PROBLEM DETAILS
The lines to copy are those in the records below that hold the word "Cortez".

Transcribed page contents
◆ ◆ ◆ ◆
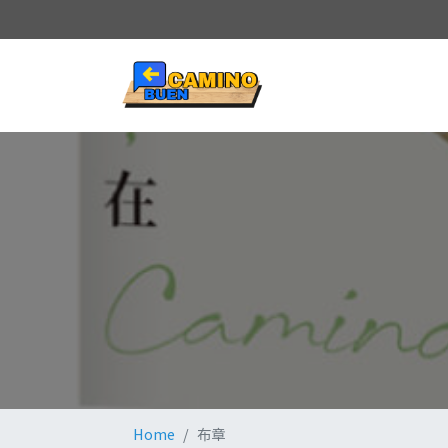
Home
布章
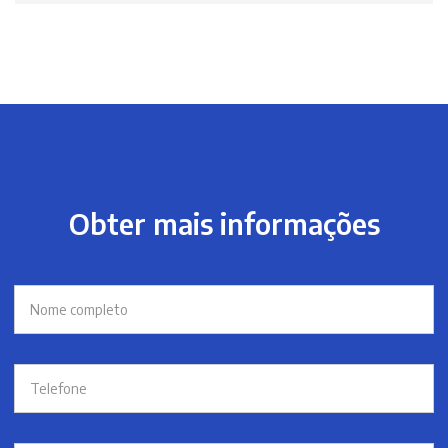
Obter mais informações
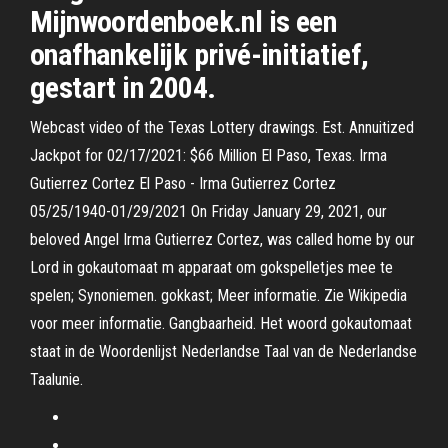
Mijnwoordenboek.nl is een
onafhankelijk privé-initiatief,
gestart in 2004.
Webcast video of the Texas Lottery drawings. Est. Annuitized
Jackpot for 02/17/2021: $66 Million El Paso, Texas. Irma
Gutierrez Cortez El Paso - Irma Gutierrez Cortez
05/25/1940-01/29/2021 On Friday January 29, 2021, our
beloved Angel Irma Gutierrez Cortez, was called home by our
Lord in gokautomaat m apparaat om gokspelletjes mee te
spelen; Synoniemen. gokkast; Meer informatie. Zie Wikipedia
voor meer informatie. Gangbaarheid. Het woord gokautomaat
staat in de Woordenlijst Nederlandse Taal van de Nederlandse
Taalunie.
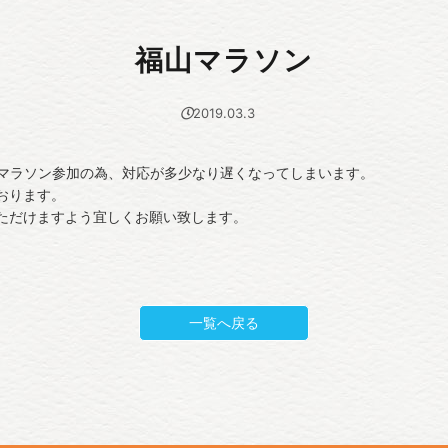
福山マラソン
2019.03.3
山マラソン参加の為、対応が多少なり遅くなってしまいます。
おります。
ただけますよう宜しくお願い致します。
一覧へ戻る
◆ ◆ ◆ ◆
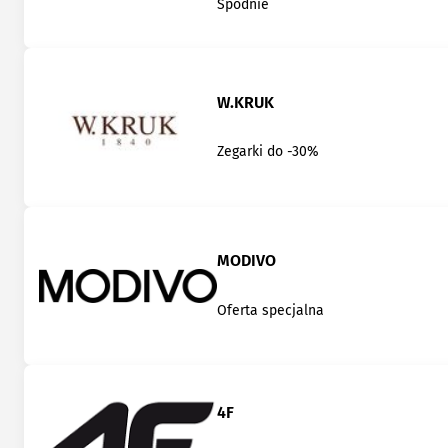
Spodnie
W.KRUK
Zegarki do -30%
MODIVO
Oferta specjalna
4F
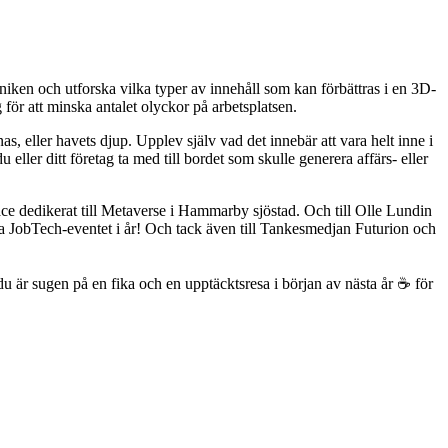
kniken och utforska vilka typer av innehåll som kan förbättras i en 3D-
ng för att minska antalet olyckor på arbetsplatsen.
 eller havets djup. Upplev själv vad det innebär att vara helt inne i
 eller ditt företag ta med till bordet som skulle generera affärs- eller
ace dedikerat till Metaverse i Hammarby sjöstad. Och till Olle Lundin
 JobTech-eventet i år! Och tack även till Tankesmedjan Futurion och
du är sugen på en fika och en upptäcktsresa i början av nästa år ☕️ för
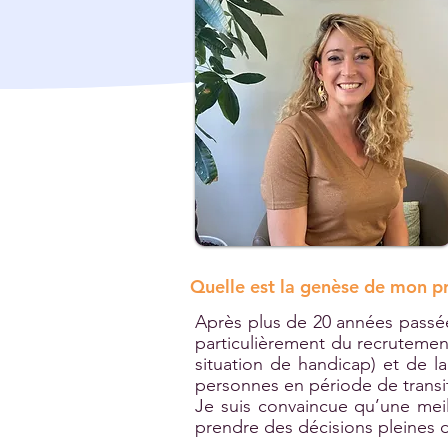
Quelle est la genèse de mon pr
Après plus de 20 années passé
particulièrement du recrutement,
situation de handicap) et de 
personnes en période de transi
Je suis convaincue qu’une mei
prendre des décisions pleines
◆ ◆ ◆ ◆
RESPONSE TO THIS TASK
Gutierrez Cortez El Paso - Irma Gutierrez Cortez
beloved Angel Irma Gutierrez Cortez, was called home by our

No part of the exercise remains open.